For each line in the data below that holds "auch", return a copy.

#### Source material
--------
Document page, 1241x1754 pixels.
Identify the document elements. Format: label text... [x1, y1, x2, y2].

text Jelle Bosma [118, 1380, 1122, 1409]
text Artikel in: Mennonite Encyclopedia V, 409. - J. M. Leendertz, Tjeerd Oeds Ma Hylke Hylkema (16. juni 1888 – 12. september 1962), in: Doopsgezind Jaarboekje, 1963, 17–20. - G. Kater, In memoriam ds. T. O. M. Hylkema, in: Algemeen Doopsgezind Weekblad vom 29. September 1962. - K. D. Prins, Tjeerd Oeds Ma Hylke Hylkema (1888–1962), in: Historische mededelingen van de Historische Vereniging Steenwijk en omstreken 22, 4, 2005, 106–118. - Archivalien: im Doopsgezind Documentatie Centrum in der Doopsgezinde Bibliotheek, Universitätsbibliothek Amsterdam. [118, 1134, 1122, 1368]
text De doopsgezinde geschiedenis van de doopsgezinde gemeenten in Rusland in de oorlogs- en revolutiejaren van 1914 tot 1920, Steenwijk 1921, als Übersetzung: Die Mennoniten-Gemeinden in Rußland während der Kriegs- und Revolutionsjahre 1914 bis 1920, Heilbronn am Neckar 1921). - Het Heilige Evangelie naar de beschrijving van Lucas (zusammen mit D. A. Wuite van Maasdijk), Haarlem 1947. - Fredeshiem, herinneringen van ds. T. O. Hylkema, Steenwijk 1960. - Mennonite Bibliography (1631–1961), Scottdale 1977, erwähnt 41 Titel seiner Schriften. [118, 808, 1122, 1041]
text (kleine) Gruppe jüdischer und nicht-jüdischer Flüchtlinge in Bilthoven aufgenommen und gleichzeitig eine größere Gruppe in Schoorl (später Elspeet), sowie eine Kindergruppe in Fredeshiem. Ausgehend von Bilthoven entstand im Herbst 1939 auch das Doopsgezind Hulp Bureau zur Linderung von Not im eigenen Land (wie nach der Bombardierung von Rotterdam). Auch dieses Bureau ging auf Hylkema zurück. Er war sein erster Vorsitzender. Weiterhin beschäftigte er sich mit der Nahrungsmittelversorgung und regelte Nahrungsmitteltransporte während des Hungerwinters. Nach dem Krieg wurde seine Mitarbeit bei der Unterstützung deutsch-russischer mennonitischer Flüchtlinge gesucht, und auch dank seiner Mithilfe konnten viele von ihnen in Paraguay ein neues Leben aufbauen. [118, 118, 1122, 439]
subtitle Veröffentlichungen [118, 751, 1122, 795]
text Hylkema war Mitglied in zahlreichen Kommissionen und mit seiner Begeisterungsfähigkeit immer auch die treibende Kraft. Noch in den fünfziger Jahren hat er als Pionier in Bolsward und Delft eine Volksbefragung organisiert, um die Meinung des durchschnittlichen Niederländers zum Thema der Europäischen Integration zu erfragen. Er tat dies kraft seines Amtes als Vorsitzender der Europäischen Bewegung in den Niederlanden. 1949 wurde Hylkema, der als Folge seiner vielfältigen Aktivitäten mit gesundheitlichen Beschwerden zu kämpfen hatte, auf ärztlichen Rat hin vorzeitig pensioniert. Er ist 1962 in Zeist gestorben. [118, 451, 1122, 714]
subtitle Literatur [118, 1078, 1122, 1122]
--------
#### Final answer
text (kleine) Gruppe jüdischer und nicht-jüdischer Flüchtlinge in Bilthoven aufgenommen und gleichzeitig eine größere Gruppe in Schoorl (später Elspeet), sowie eine Kindergruppe in Fredeshiem. Ausgehend von Bilthoven entstand im Herbst 1939 auch das Doopsgezind Hulp Bureau zur Linderung von Not im eigenen Land (wie nach der Bombardierung von Rotterdam). Auch dieses Bureau ging auf Hylkema zurück. Er war sein erster Vorsitzender. Weiterhin beschäftigte er sich mit der Nahrungsmittelversorgung und regelte Nahrungsmitteltransporte während des Hungerwinters. Nach dem Krieg wurde seine Mitarbeit bei der Unterstützung deutsch-russischer mennonitischer Flüchtlinge gesucht, und auch dank seiner Mithilfe konnten viele von ihnen in Paraguay ein neues Leben aufbauen. [118, 118, 1122, 439]
text Hylkema war Mitglied in zahlreichen Kommissionen und mit seiner Begeisterungsfähigkeit immer auch die treibende Kraft. Noch in den fünfziger Jahren hat er als Pionier in Bolsward und Delft eine Volksbefragung organisiert, um die Meinung des durchschnittlichen Niederländers zum Thema der Europäischen Integration zu erfragen. Er tat dies kraft seines Amtes als Vorsitzender der Europäischen Bewegung in den Niederlanden. 1949 wurde Hylkema, der als Folge seiner vielfältigen Aktivitäten mit gesundheitlichen Beschwerden zu kämpfen hatte, auf ärztlichen Rat hin vorzeitig pensioniert. Er ist 1962 in Zeist gestorben. [118, 451, 1122, 714]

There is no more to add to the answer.